SEMBOYAN tersebut menurut Letkol Saleh Lahede, dan singkatan Permesta untuk diciptakan dan dipopulerkan oleh G Kairupan, seorang pejabat Kantor Penerangan Kota Makassar. Kedua semboyan itu senantiasa terdengar melalui RRI Makassar, Manado, dan Ambon. Itulah catatan sejarah dari upaya tokoh masyarakat Sulut untuk mendapatkan keadilan dari pemerintah pusat yang saat ini dibawah pimpinan Presiden Soekarno.
Sejarah Permesta saat ini ada berbagai versi yang bisa kita temukan dalam bentuk buku ataupun ‘catatan internet.’ Namun ternyata ada berbagai kisah unik dibalik peristiwa ini termasuk kisah cinta sejumlah tentara Permesta. Kapten Lengkong Worang (85); misalnya, yang takkan pernah bisa melupakan betapa kaget panit dan kegetnyanya Ia saat pemboman radio RRI di Banjer.
“Saya memutuskan bergabung dengan Permesta karena ingin daerah kita (Sulut) lebih maju dengan pesat. Dalam perjuangan ini saya tahu ada banyak hal yang menjadi resiko termasuk nyawa saya sekeluarga yang teramat ketakutan saat pemboman di Radio RRI Banjer,” ungkap Opa Lengkong Worang kepada Tribun Manado beberapa waktu lalu.
Saat pemboman di pusat pemancar Radio Republik Indonesia (RRI) di Tikala dan di Perumahan Perwira di Sario itu banyak hal yang terjadi. “Saya akhirnya harus memindahkan isteri dan anak saya ke tempat aman karena pusat Kota Manado sudah diserang secara tiba-tiba dengan bom dari pesawat. Bukan hanya saya, semua warga di Manado kocar-kacir waktu itu,” ujar suami tersayang dari Corrie Amy Rumondor ini.
Kapten Lengkong Worang bersyukur karena isteri dan anaknya bisa menerima kondisi keluarganya saat itu.

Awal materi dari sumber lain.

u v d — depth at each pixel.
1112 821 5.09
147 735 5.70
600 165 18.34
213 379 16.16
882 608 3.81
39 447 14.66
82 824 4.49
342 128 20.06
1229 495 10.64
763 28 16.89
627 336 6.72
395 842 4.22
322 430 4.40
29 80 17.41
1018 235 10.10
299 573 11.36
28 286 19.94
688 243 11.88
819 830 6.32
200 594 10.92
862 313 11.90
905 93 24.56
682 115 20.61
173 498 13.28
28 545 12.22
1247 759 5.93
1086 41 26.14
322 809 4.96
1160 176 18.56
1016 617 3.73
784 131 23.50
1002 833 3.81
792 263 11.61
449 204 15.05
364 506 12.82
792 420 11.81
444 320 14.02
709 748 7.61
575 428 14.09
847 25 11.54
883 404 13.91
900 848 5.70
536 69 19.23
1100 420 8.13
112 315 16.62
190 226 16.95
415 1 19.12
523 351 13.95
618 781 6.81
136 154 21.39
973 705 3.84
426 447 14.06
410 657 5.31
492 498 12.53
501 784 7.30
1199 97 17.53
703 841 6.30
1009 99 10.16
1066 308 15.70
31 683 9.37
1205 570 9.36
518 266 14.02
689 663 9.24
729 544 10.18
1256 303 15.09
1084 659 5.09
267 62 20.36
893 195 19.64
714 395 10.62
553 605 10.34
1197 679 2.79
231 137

Apalagi saat perjuangan permesta harus dilanjutkan dengan bergerilya. “Jujur saja waktu untuk bertemua isteri dan anak hampir-hampir tidak ada karena gejolak saat itu mengharuskan semua tentara Permesta standby dan harus siap bertempur walaupun kalah jumlah,” kata ungkap adik dari mantan Gubernur Sulut HV Worang ini.
Belum sampai disitu. Pesawat Mustang tak henti-hentinya melakukan maneuver di atas Kota Manado. Akhirnya Lengkong Worang harus berpikir bahwa “Saya harus terima semua resiko termasuk tidak selalu bersama keluarga. Inilah perjuangan yang tak pernah saya sesali dan bersyukur semua perjuangan itu tidak sia-sia,” ucapnya.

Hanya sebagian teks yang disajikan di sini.